Equation in Radicals as a System of Equations

2August 2016, Created with GeoGebra

Here's a problem Imad Zak shared at his facebook page, with a credit to Adnan Y. I. Ajez. I believe the problem is old if not well known.

Introducing $y=\sqrt{a+x}\;$ we reduce the problem of solving an equation to that of solving a system of equations:

$y=\sqrt{a+x},\\ x=\sqrt{a+y}.$

It is hard to miss the point that the system may also result as an iteration on the function $f(x)=\sqrt{a+x}\;$ that formed a $2$-loop. Looking into the properties of the function $f(x),\;$ we may observe that all the iterations starting in the domain of the function converge when $a\gt -.25$ and none forms a $2$-loop

It thus follows that for the solution of the system, it this necessary that $y=x,\;$ implying the equation $x^2-x-a=0,\;$ with the only suitable solution being $\displaystyle x=\frac{1+\sqrt{1+4a}}{2}.$

It is also clear what makes $a=-.25\;$ exceptional: for this $a,\;$ the graph of $f(x)=\sqrt{a+x}\;$ is tangent to the diagonal $y=x,\;$ instead of crossing it:

This solution is by Rachid Moussaoui.

Assume that the solution to the equation satisfies $x\gt\sqrt{a+x}.\;$ This would imply $a+x\gt a+\sqrt{a+x}.\;$ and, subsequently,

$x\gt\sqrt{a+x}\gt\sqrt{a+\sqrt{a+x}}=x.$

A contradiction. Similarly, assuming $x\lt\sqrt{a+x}\;$ also leads to a contradiction. It follows that necessarily $x=\sqrt{a+x},\;$ etc.

This solution is by Marco Antônio Manetta.
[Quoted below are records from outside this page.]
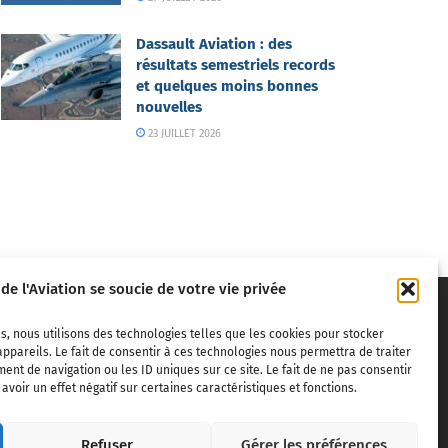
Dassault Aviation : des
résultats semestriels records
et quelques moins bonnes
nouvelles
23 JUILLET 2026
 de l'Aviation se soucie de votre vie privée
s, nous utilisons des technologies telles que les cookies pour stocker
ppareils. Le fait de consentir à ces technologies nous permettra de traiter
nt de navigation ou les ID uniques sur ce site. Le fait de ne pas consentir
voir un effet négatif sur certaines caractéristiques et fonctions.
ivils,
Refuser
Gérer les préférences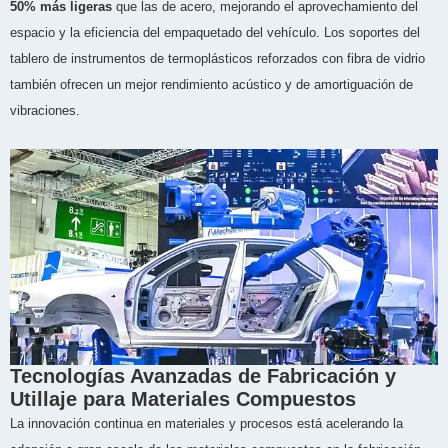
50% más ligeras
que las de acero, mejorando el aprovechamiento del
espacio y la eficiencia del empaquetado del vehículo. Los soportes del
tablero de instrumentos de termoplásticos reforzados con fibra de vidrio
también ofrecen un mejor rendimiento acústico y de amortiguación de
vibraciones.
Tecnologías Avanzadas de Fabricación y
Utillaje para Materiales Compuestos
La innovación continua en materiales y procesos está acelerando la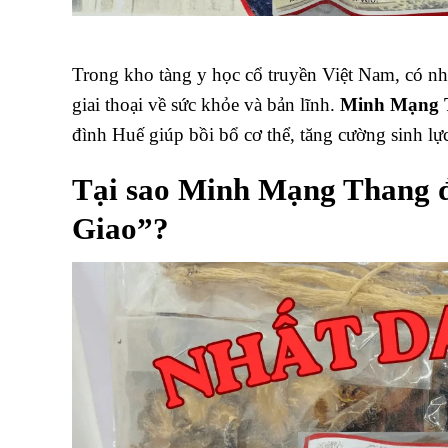
Trong kho tàng y học cổ truyền Việt Nam, có nh
giai thoại về sức khỏe và bản lĩnh.
Minh Mạng 
đình Huế giúp bồi bổ cơ thể, tăng cường sinh lực
Tại sao Minh Mạng Thang 
Giao”?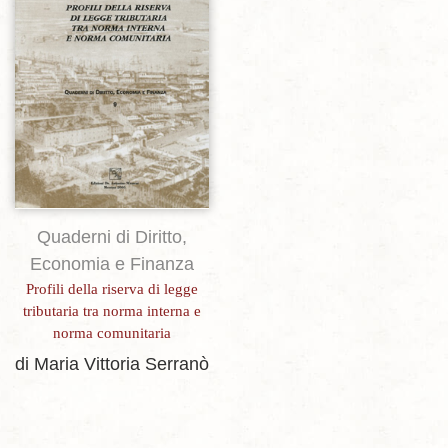
Aggiungi alla lista dei desideri
Quaderni di Diritto,
Economia e Finanza
Profili della riserva di legge
tributaria tra norma interna e
norma comunitaria
di Maria Vittoria Serranò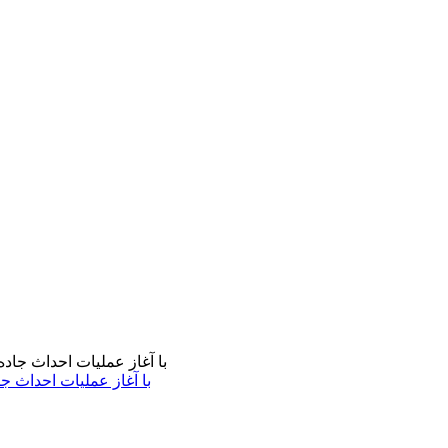
با آغاز عملیات احداث ج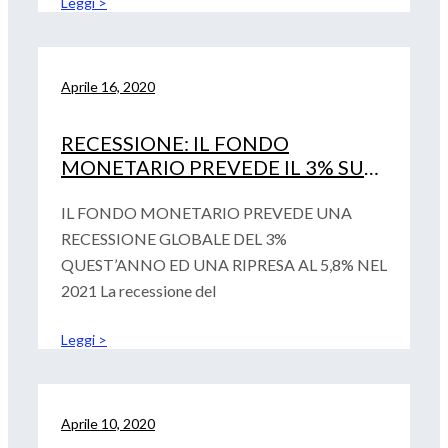
Leggi >
Aprile 16, 2020
RECESSIONE: IL FONDO
MONETARIO PREVEDE IL 3% SU
SCALA GLOBALE, UNA RIPRESA
AL5,8% NEL 2021
IL FONDO MONETARIO PREVEDE UNA
RECESSIONE GLOBALE DEL 3%
QUEST’ANNO ED UNA RIPRESA AL 5,8% NEL
2021 La recessione del
Leggi >
Aprile 10, 2020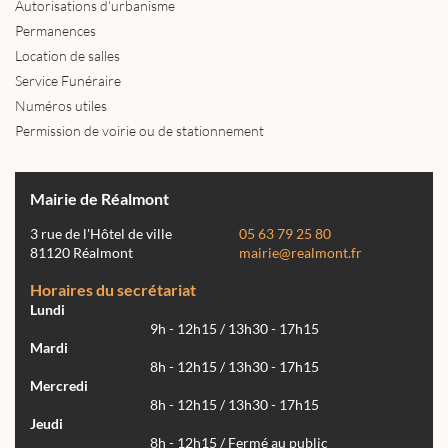
Autorisations d'urbanisme
Permanences
Location de salles
Service Funéraire
Numéros utiles
Permission de voirie ou de stationnement
Mairie de Réalmont
3 rue de l'Hôtel de ville
05 63 79 25 80
81120 Réalmont
mairie@realmont.fr
Horaires du secrétariat
Lundi
9h - 12h15 / 13h30 - 17h15
Mardi
8h - 12h15 / 13h30 - 17h15
Mercredi
8h - 12h15 / 13h30 - 17h15
Jeudi
8h - 12h15 / Fermé au public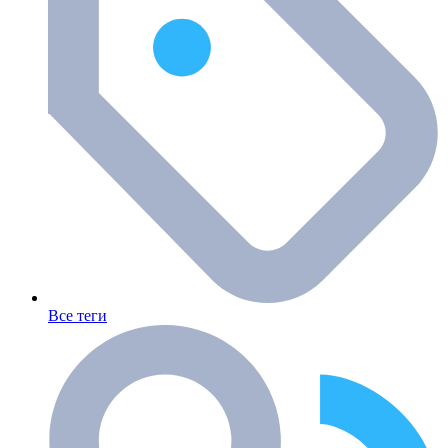
Все теги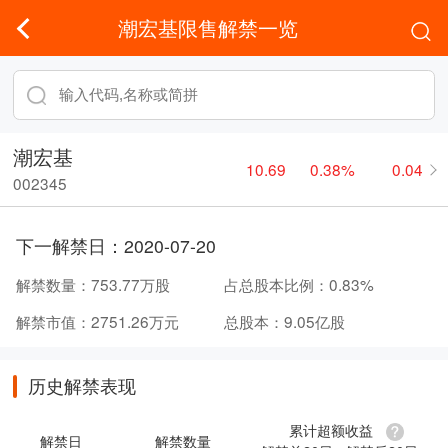
潮宏基限售解禁一览
潮宏基
10.69
0.38%
0.04
002345
下一解禁日：
2020-07-20
解禁数量：
753.77万股
占总股本比例：
0.83%
解禁市值：
2751.26万元
总股本：
9.05亿股
历史解禁表现
累计超额收益
解禁日
解禁数量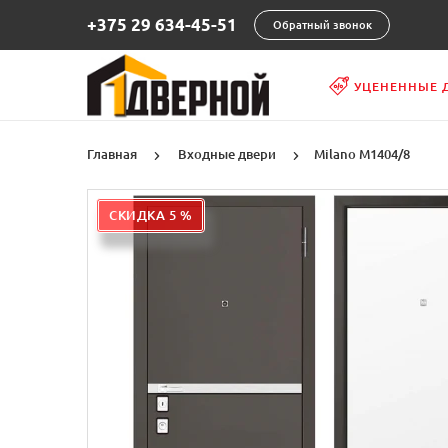
+375 29 634-45-51
Обратный звонок
УЦЕНЕННЫЕ 
Главная
Входные двери
Milano М1404/8
СКИДКА 5 %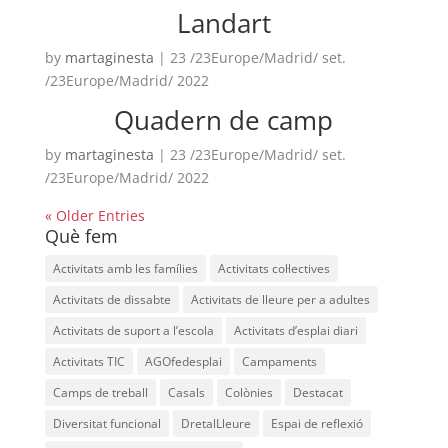
Landart
ACCIÓ SOCIAL I JOVES
by
martaginesta
|
23 /23Europe/Madrid/ set.
/23Europe/Madrid/ 2022
ESPLAIS
Quadern de camp
by
martaginesta
|
23 /23Europe/Madrid/ set.
SUPORT TERCER SECTOR
/23Europe/Madrid/ 2022
« Older Entries
Què fem
Activitats amb les famílies
Activitats col·lectives
Activitats de dissabte
Activitats de lleure per a adultes
Activitats de suport a l’escola
Activitats d’esplai diari
Activitats TIC
AGOfedesplai
Campaments
Camps de treball
Casals
Colònies
Destacat
CONEIX FUNDESPLAI
Diversitat funcional
DretalLleure
Espai de reflexió
La Fundació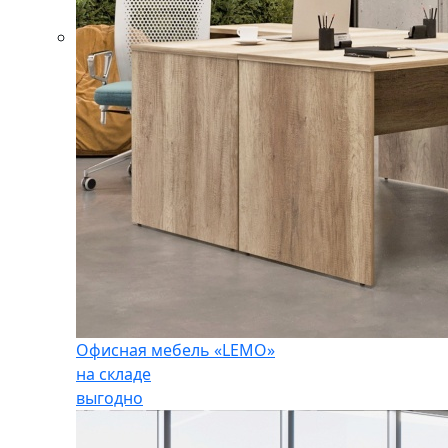
Офисная мебель «LEMO»
на складе
выгодно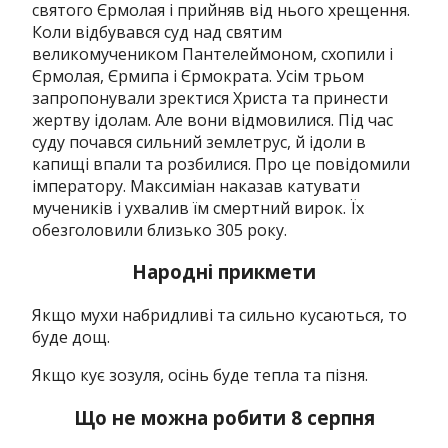
святого Єрмолая і прийняв від нього хрещення.
Коли відбувався суд над святим
великомучеником Пантелеймоном, схопили і
Єрмолая, Єрмипа i Єрмократа. Усім трьом
запропонували зректися Христа та принести
жертву ідолам. Але вони відмовилися. Під час
суду почався сильний землетрус, й ідоли в
капищі впали та розбилися. Про це повідомили
імператору. Максиміан наказав катувати
мучеників і ухвалив їм смертний вирок. Їх
обезголовили близько 305 року.
Народні прикмети
Якщо мухи набридливі та сильно кусаються, то
буде дощ.
Якщо кує зозуля, осінь буде тепла та пізня.
Що не можна робити 8 серпня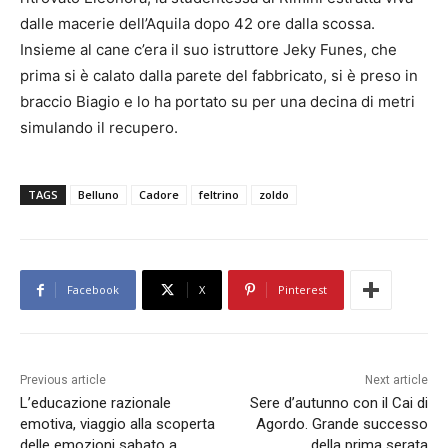
dalle macerie dell’Aquila dopo 42 ore dalla scossa.
Insieme al cane c’era il suo istruttore Jeky Funes, che
prima si è calato dalla parete del fabbricato, si è preso in
braccio Biagio e lo ha portato su per una decina di metri
simulando il recupero.
TAGS
Belluno
Cadore
feltrino
zoldo
Facebook
X
Pinterest
Previous article
Next article
L’educazione razionale
Sere d’autunno con il Cai di
emotiva, viaggio alla scoperta
Agordo. Grande successo
delle emozioni sabato a
della prima serata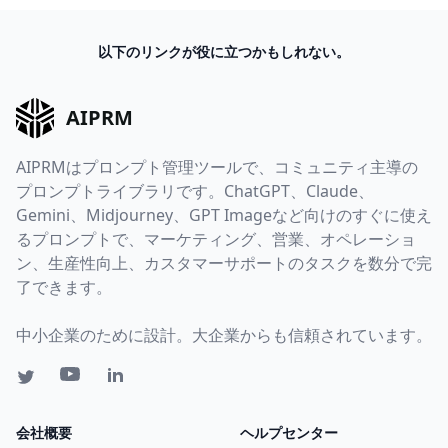
以下のリンクが役に立つかもしれない。
AIPRM
AIPRMはプロンプト管理ツールで、コミュニティ主導の
プロンプトライブラリです。ChatGPT、Claude、
Gemini、Midjourney、GPT Imageなど向けのすぐに使え
るプロンプトで、マーケティング、営業、オペレーショ
ン、生産性向上、カスタマーサポートのタスクを数分で完
了できます。
中小企業のために設計。大企業からも信頼されています。
会社概要
ヘルプセンター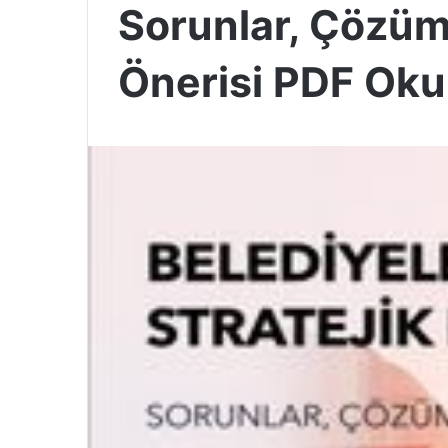
Sorunlar, Çözü
Önerisi PDF Oku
With $y=\sqrt{a+x},\;$ $x=\sqrt{a+y}\;$ and, subsequently $y^2=a+x\;$ and $x^2=a+y.\;$ Taking the difference gives $y^2-x^2=x-y,\;$ or $(x+y+1)(x-y)=0.\;$ $x\;$ and $y\;$ having to be non-negatve, $x+y+1=0\;$ is impossible. Therefore, $x=y,\;$ $x=\sqrt{a+x},\;$ and the proof ends as before.